■ What you need to do: Below are records to be copied exactly; their pictures are to be omitted.

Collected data
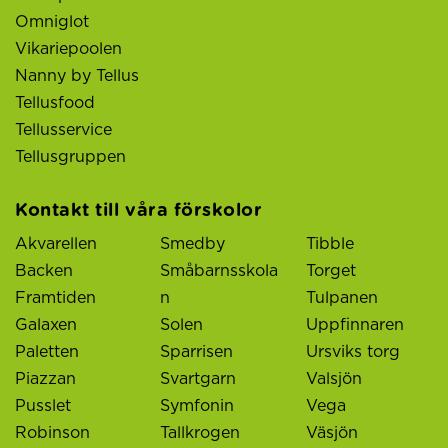
Omniglot
Vikariepoolen
Nanny by Tellus
Tellusfood
Tellusservice
Tellusgruppen
Kontakt till våra förskolor
Akvarellen
Smedby
Tibble
Backen
Småbarnsskola
Torget
Framtiden
n
Tulpanen
Galaxen
Solen
Uppfinnaren
Paletten
Sparrisen
Ursviks torg
Piazzan
Svartgarn
Valsjön
Pusslet
Symfonin
Vega
Robinson
Tallkrogen
Väsjön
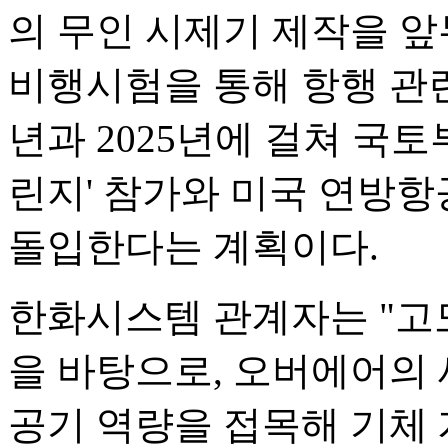
의 무인 시제기 제작을 앞
비행시험을 통해 항행 관련
년과 2025년에 걸쳐 국토
린지' 참가와 미국 연방
돌입한다는 계획이다.
한화시스템 관계자는 "고
을 바탕으로, 오버에어의 
공기 역량을 접목해 기체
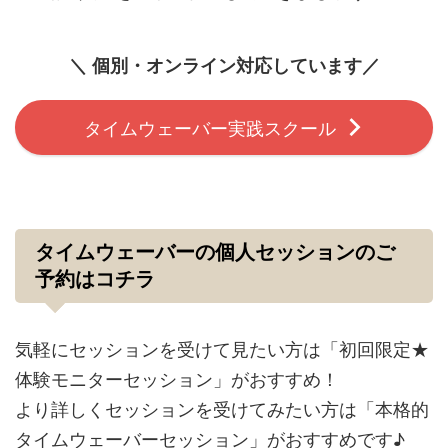
＼ 個別・オンライン対応しています／
タイムウェーバー実践スクール
タイムウェーバーの個人セッションのご
予約はコチラ
気軽にセッションを受けて見たい方は「初回限定★
体験モニターセッション」がおすすめ！
より詳しくセッションを受けてみたい方は「本格的
タイムウェーバーセッション」がおすすめです♪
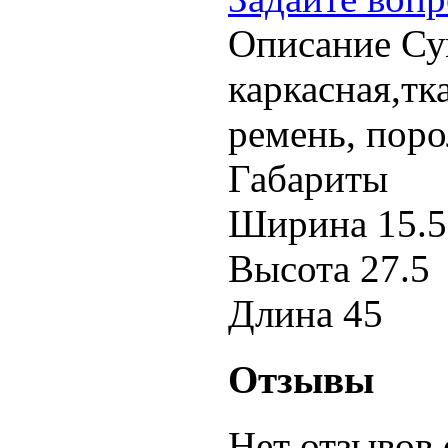
Описание
Сум
каркасная,тк
ремень, поро
Габариты
Ширина
15.5
Высота
27.5
Длина
45
Отзывы
Нет отзывов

■ Answer section:
Omniglot
Vikariepoolen
Nanny by Tellus
Tellusfood
Tellusservice
Tellusgruppen
Kontakt till våra förskolor
Akvarellen
Smedby
Tibble
Backen
Småbarnsskola
Torget
Framtiden
n
Tulpanen
Galaxen
Solen
Uppfinnaren
Paletten
Sparrisen
Ursviks torg
Piazzan
Svartgarn
Valsjön
Pusslet
Symfonin
Vega
Robinson
Tallkrogen
Väsjön
의 무인 시제기 제작을 앞
비행시험을 통해 항행 관련
년과 2025년에 걸쳐 국토
린지' 참가와 미국 연방
돌입한다는 계획이다.
한화시스템 관계자는 "고
을 바탕으로, 오버에어의 
공기 역량을 접목해 기체
＼ 個別・オンライン対応しています／
タイムウェーバー実践スクール
タイムウェーバーの個人セッションのご
予約はコチラ
気軽にセッションを受けて見たい方は「初回限定★
体験モニターセッション」がおすすめ！
より詳しくセッションを受けてみたい方は「本格的
タイムウェーバーセッション」がおすすめです♪
Описание
Сум
каркасная,тк
ремень, поро
Габариты
Ширина
15.5
Высота
27.5
Длина
45
Отзывы
Нет отзывов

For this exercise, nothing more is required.